Tuesday, March 07, 2006

Apropos of nothing, here are some photographs.

Long straight roads on deceptive blue-sky sunny day (with bitter cold and frosty winds outside), we raced an Amtrak for a while. And out-ran it. But there's something magical about shiny steel train against flat, bland countryside.















The bridge on the mighty river Missouri. Perhaps it's the wrong season, or the wrong place, but it didn't seem that mighty. I've always been fascinated by bridges, though, so this picture is really my favourite from the whole trip.















Blue skies, bay and mud-brown earth. Coffee and music as we speed by. Heaven in a package. Not much of a picture, but go with it, go with it.















The St. Louis gateway arch, designed by Eero Saarinen and completed in 1965, towers 630 feet above the Mississippi river, commemorating America's westward exploration in the 19th century. Taller than the Washington Monument and more than twice as tall as the Statue of Liberty, even the giants from Mount Rushmore, had they bodies proportionate to the sie of their heads would be able to stroll through the arch.

The romance of the arch, however, lies in the idea of pioneering expeditions to the west, in intrepid explorers in boats and on horseback, crossing the river to go where no man they knew had gone before.
The Arch refused to fit into a single frame, no matter how we tried.

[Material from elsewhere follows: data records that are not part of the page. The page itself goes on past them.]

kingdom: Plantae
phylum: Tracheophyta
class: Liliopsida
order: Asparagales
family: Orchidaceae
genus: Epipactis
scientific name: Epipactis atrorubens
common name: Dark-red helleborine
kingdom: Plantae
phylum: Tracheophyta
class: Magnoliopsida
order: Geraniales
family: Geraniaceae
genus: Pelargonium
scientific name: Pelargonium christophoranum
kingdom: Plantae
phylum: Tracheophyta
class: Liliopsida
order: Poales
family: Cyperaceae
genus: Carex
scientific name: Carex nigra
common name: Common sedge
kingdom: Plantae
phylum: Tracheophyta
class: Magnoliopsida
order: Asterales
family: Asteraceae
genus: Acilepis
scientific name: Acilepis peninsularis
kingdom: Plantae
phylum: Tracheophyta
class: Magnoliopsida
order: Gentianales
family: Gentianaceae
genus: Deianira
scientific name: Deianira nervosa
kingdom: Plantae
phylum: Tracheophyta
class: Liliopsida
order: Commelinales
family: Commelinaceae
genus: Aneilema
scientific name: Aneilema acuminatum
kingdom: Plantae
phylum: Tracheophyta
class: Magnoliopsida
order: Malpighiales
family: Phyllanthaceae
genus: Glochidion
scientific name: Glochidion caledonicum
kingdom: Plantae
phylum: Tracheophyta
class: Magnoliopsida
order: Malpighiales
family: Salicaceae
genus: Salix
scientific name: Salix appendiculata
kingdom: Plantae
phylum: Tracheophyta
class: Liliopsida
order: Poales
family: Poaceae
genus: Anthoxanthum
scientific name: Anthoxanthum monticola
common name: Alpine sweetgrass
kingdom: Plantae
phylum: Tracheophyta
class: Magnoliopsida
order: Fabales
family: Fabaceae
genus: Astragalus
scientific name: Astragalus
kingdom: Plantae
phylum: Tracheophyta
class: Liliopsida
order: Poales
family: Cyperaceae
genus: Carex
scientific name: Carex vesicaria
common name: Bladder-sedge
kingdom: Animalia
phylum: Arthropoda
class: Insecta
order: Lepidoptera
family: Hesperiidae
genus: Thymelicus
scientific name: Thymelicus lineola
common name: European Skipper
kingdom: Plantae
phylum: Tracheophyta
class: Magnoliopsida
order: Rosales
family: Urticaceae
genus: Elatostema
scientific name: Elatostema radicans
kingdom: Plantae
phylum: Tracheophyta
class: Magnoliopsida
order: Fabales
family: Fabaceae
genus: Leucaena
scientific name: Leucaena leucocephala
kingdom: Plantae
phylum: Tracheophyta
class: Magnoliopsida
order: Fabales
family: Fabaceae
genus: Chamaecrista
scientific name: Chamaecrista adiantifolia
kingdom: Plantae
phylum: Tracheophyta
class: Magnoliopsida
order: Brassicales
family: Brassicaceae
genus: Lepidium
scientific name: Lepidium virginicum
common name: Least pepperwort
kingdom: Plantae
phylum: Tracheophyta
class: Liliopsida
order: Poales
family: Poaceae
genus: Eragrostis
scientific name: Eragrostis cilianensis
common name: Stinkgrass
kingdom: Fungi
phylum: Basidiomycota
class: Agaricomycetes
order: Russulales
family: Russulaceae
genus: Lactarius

Here's how it looks from below.















I had thought the view from the top would be something spectacular. It wasn't, in the normal sense of things. But for the first time, I could see the curvature of the earth. I checked this photograph with a ruler, just to be sure I wasn't imagining it. Yes, you can really see the curve.








Photographs courtesey R.



2 comments:

Anonymous said...

..and i can even spot your shadow on the water :p

Progga said...

Not my shadow, I'm shaped just a teensy bit differently from a horse-shoe!